==== Records to process
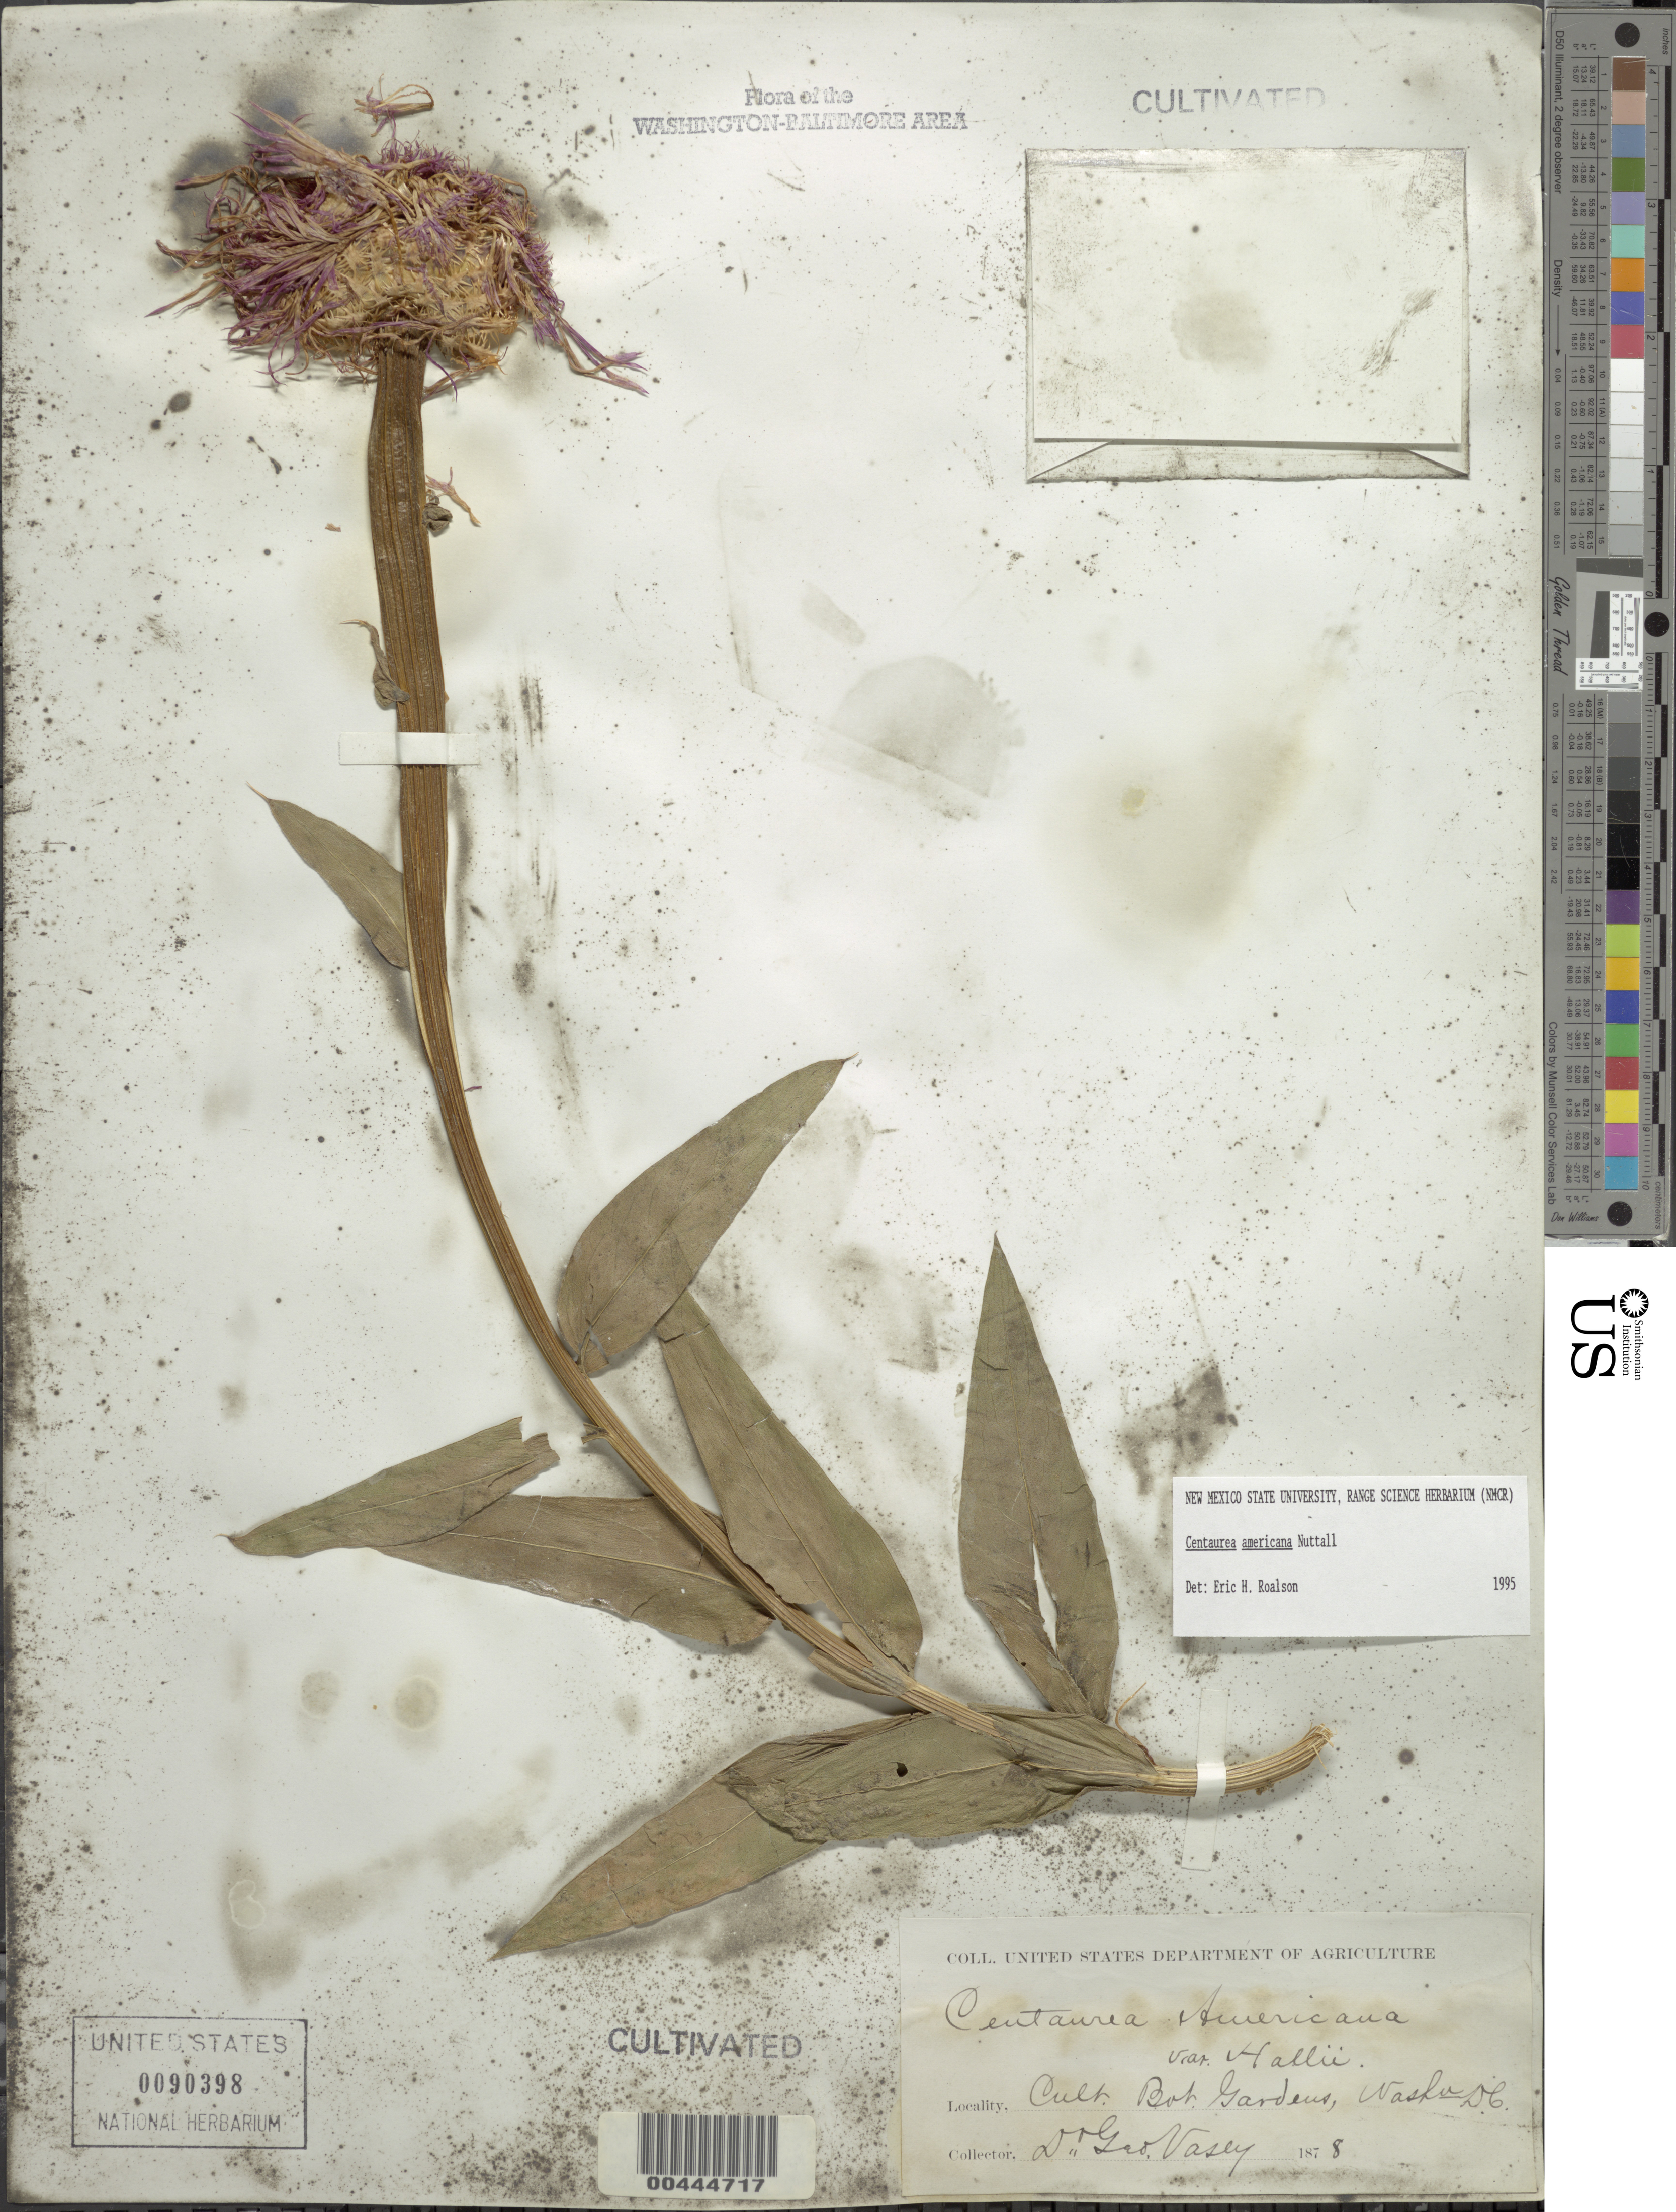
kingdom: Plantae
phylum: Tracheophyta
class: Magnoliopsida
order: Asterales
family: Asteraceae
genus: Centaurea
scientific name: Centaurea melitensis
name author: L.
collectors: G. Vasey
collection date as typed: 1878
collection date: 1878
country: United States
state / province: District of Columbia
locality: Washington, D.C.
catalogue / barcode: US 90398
========
- Short task -
Convert every line of the material above into a JSON list of strings, with one string per line and no blank lines. Omit the picture from the list.

- Answer to this problem -
[
  "kingdom: Plantae",
  "phylum: Tracheophyta",
  "class: Magnoliopsida",
  "order: Asterales",
  "family: Asteraceae",
  "genus: Centaurea",
  "scientific name: Centaurea melitensis",
  "name author: L.",
  "collectors: G. Vasey",
  "collection date as typed: 1878",
  "collection date: 1878",
  "country: United States",
  "state / province: District of Columbia",
  "locality: Washington, D.C.",
  "catalogue / barcode: US 90398"
]